Jackie Robinson faced many enemies, some even on his own team. Players that did not want to share the locker room with him. Baseball managers that did not want to share the mound with him. Fans that did not want see the Brooklyn Dodgers with a Black man on the bench. None of those stipulations stopped Jackie Robinson from establishing himself as one of the best baseball players of all time. In complete silence, he was able to perplex pitchers with his swift feet, amaze little White boys with mound rituals, and stun the world with unpredictable game statistics. It’s clear that Jackie Robinson did NOT meet the enemy on their own ground Instead, he created the playing field and raised the bar in baseball.

“God built me to last”
It’s clear that strength is the minimum requirement you must have in order to break a color barrier with any major entity. Jackie Robinson, in many different instances in the movie, he would say: “GOD BUILT ME TO LAST.” This constant phrase is not only reassurance for a young Black man from Cairo, Georgia but also to his friends and family who were concerned about his safety. The statement means Jackie Robinson, no matter what the adversary, can overcome the hurdle or difference. Regardless of your religious affiliation, if you declare that the highest power you proclaim has created you to endure any and every thing, then only solidifies your endurance and perseverance. (I think I have a new catch phrase!)

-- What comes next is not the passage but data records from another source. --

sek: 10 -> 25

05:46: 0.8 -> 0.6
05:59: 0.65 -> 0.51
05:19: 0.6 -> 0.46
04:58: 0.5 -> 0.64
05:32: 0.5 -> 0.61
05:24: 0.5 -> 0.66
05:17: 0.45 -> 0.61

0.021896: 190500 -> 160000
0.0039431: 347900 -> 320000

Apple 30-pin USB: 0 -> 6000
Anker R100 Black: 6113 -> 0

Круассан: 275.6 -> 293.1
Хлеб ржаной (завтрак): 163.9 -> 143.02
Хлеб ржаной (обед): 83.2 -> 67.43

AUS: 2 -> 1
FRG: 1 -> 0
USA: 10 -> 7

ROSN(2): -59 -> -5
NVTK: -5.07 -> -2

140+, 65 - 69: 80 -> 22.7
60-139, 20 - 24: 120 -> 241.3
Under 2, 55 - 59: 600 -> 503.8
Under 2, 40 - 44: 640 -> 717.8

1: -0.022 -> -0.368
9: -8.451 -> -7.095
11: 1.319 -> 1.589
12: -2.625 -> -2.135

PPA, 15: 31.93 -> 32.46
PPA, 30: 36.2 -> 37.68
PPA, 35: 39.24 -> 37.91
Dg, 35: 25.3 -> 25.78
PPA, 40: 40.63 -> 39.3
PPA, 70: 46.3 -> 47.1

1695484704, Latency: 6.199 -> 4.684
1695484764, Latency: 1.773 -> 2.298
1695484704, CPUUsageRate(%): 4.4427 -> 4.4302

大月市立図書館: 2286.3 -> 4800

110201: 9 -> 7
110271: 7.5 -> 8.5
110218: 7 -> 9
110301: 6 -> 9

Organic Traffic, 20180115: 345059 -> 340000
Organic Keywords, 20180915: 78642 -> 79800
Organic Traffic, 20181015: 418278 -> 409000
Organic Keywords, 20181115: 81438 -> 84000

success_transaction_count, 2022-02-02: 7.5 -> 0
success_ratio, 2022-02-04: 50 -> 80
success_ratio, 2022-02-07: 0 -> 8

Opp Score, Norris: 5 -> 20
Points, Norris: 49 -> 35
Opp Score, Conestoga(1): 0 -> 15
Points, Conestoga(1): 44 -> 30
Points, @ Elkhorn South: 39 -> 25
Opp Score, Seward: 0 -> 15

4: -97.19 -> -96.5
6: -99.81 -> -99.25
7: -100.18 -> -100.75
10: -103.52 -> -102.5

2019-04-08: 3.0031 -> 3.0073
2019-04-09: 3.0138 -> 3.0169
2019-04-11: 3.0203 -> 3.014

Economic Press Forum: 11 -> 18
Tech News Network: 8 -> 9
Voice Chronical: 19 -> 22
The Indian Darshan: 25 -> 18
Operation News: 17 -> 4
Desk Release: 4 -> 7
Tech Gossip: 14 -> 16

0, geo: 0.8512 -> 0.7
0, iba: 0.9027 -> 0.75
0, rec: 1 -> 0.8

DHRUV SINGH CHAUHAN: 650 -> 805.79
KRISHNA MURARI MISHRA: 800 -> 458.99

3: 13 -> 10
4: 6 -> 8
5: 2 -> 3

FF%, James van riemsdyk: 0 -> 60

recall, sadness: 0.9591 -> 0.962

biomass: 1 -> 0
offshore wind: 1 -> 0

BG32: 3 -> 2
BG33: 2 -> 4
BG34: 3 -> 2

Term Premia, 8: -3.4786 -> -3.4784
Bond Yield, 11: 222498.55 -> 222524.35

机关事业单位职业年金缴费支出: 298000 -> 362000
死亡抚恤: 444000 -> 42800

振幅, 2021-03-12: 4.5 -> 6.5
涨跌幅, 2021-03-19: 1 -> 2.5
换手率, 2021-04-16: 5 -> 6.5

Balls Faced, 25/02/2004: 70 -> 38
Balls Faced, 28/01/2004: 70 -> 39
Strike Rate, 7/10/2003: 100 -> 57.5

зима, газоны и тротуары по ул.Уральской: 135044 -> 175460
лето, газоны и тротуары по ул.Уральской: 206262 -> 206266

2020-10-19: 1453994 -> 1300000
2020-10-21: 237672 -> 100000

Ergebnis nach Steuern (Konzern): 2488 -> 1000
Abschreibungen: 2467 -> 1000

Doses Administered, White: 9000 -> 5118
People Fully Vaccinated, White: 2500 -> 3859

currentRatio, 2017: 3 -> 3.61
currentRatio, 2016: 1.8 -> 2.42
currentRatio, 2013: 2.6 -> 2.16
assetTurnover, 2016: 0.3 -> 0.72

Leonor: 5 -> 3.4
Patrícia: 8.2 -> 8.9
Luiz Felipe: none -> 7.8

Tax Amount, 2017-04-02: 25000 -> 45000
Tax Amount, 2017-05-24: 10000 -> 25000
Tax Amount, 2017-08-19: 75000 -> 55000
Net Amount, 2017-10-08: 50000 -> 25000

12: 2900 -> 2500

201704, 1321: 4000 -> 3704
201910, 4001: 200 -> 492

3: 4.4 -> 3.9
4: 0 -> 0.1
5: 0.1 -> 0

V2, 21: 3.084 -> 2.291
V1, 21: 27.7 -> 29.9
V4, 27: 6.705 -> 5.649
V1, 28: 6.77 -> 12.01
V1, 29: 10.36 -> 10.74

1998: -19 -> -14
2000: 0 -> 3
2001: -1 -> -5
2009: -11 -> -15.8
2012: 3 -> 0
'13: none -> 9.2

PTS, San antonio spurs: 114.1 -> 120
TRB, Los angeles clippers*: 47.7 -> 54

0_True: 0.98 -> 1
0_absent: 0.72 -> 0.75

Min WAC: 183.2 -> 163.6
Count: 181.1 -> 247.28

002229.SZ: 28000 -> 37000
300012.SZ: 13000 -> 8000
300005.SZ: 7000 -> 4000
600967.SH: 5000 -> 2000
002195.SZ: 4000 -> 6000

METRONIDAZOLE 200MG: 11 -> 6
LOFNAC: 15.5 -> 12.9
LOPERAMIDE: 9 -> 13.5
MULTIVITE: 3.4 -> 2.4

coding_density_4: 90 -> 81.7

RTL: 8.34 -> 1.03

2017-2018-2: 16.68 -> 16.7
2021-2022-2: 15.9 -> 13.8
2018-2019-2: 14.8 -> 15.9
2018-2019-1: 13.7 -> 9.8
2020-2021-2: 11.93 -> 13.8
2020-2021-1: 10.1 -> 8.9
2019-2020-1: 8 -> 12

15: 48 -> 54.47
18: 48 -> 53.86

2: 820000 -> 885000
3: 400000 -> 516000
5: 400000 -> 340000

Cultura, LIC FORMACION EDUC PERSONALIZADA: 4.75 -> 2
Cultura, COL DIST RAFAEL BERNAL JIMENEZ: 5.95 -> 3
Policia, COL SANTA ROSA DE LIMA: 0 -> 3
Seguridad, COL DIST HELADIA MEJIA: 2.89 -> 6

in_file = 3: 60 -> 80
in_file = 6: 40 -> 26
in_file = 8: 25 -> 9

The cast was incredible! Harrison Ford reminds you that the acting profession is ageless. 42 introduces you to some bright, beautiful Black faces like Chadwick Boseman, Nicole Beharie, and Andre Holland. The movie hit an immediate hometown soft spot with its many references to Pittsburgh. The Pittsburgh Pirates, a baseball organization founded in 1887, was an arch revival of the Brooklyn Dodgers. Pirates Pitcher threw pitches aiming at Jackie Robinson’s head. Of course certain parts of the movies were embellished for production, but Jackie Robinson was hit in the head with fast moving baseballs. (That’s would have been my last day as a major league baseball player)

My favorite Pittsburgh connection was Wendell Smith, former Pittsburgh Courier sports reporter. There are always those hometown stories that don’t get as much publicity as the Jackie Robinson stories. But, Wendell Smith, an African American reporter, was not allowed to sit in the Whites Only press box. Smith was the first African American reporter to join the Baseball Writers Association of America. He was influential in Mr. Rickey’s decision to sign Jackie Robinson to the Dodgers. Wendell Smith also traveled with Jackie Robinson his first two years in the league because segregation laws would not allow either to stay in hotels.

5 STARS: This is not just African-American History…this is AMERICAN HISTORY! The movie brought to life the Major League Baseball in 1947 and its biggest glory of breaking the color line in baseball. Jackie Robinson forever changed the game!!!

42 “hits” theatres tomorrow, April 12th! Check it out!